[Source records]
⟨

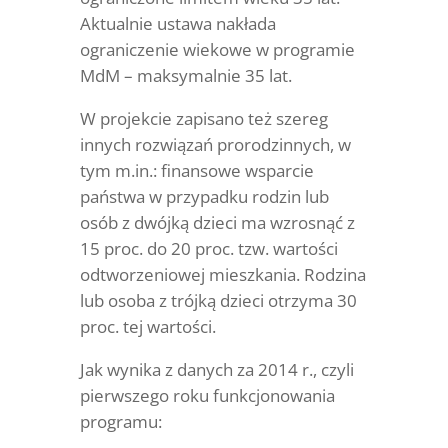
Aktualnie ustawa nakłada
ograniczenie wiekowe w programie
MdM – maksymalnie 35 lat.
W projekcie zapisano też szereg
innych rozwiązań prorodzinnych, w
tym m.in.: finansowe wsparcie
państwa w przypadku rodzin lub
osób z dwójką dzieci ma wzrosnąć z
15 proc. do 20 proc. tzw. wartości
odtworzeniowej mieszkania. Rodzina
lub osoba z trójką dzieci otrzyma 30
proc. tej wartości.
Jak wynika z danych za 2014 r., czyli
pierwszego roku funkcjonowania
programu:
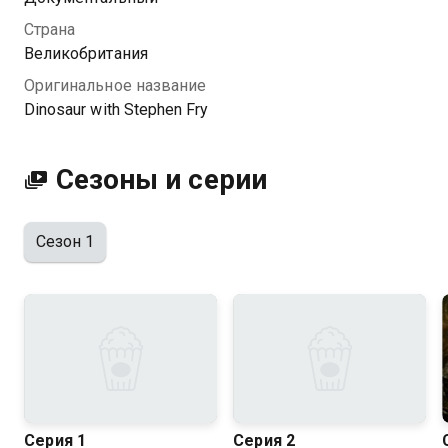
назад.
Страна
Великобритания
Посмотреть онлайн 1 сезон сериала Динозавры
Оригинальное название
вместе со Стивеном Фраем вы можете совершенно
Dinosaur with Stephen Fry
бесплатно в хорошем HD качестве на Казахтелеком
Сезоны и серии
Сезон 1
Серия 1
Серия 2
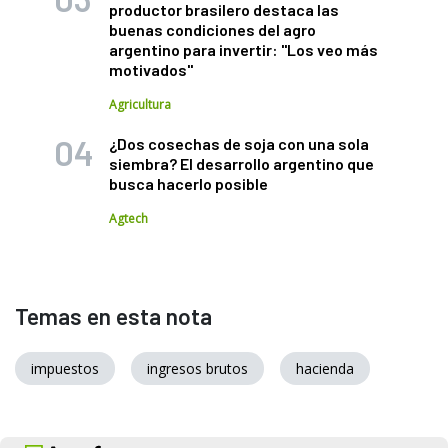
productor brasilero destaca las
buenas condiciones del agro
argentino para invertir: "Los veo más
motivados"
Agricultura
¿Dos cosechas de soja con una sola
siembra? El desarrollo argentino que
busca hacerlo posible
Agtech
Temas en esta nota
impuestos
ingresos brutos
hacienda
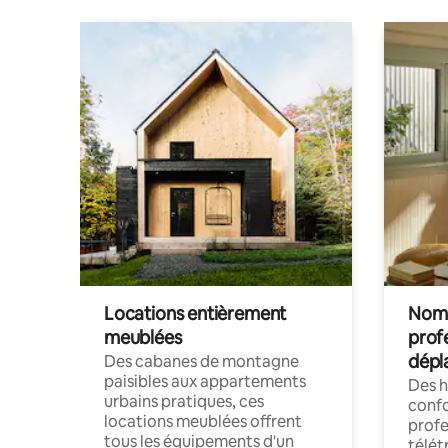
Locations entièrement
Noma
meublées
prof
dépl
Des cabanes de montagne
paisibles aux appartements
Des 
urbains pratiques, ces
confo
locations meublées offrent
profe
tous les équipements d'un
télét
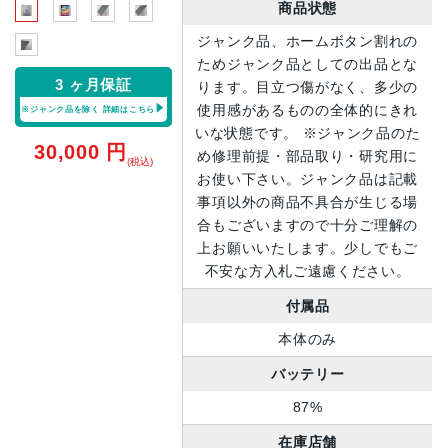
商品状態
ジャンク品、ホームボタン割れの
ためジャンク品としての出品とな
3 ヶ月保証
ります。目立つ傷がなく、多少の
使用感があるものの全体的にきれ
※ジャンク品を除く
詳細はこちら
いな状態です。 ※ジャンク品のた
30,000
円
め修理前提・部品取り・研究用に
(税込)
お使い下さい。ジャンク品は記載
事項以外の商品不具合が生じる場
合もございますので十分ご理解の
上お願いいたします。少しでもご
不安な方入札ご遠慮ください。
付属品
本体のみ
バッテリー
87%
在庫店舗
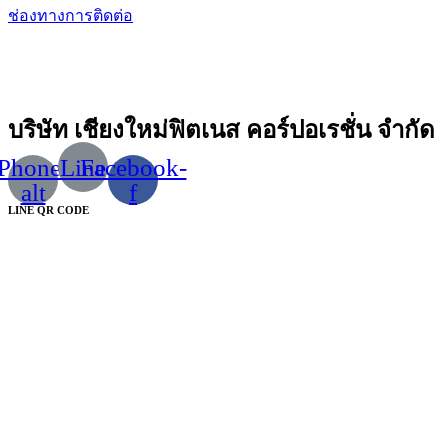
ช่องทางการติดต่อ
บริษัท เชียงใหม่ฟิตเนส คอร์ปอเรชั่น จำกัด
Phone-
Line
Facebook-
alt
f
LINE QR CODE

⟩

## JOB
From the records above, transcribe exactly the lines starting at the one containing "innych rozwiązań prorodzinnych, w" and ending at the one containing "Temas en esta nota". Skip the pictures.

## WRITTEN REPLY
innych rozwiązań prorodzinnych, w
tym m.in.: finansowe wsparcie
państwa w przypadku rodzin lub
osób z dwójką dzieci ma wzrosnąć z
15 proc. do 20 proc. tzw. wartości
odtworzeniowej mieszkania. Rodzina
lub osoba z trójką dzieci otrzyma 30
proc. tej wartości.
Jak wynika z danych za 2014 r., czyli
pierwszego roku funkcjonowania
programu:
назад.
Страна
Великобритания
Посмотреть онлайн 1 сезон сериала Динозавры
Оригинальное название
вместе со Стивеном Фраем вы можете совершенно
Dinosaur with Stephen Fry
бесплатно в хорошем HD качестве на Казахтелеком
Сезоны и серии
Сезон 1
Серия 1
Серия 2
productor brasilero destaca las
buenas condiciones del agro
argentino para invertir: "Los veo más
motivados"
Agricultura
¿Dos cosechas de soja con una sola
siembra? El desarrollo argentino que
busca hacerlo posible
Agtech
Temas en esta nota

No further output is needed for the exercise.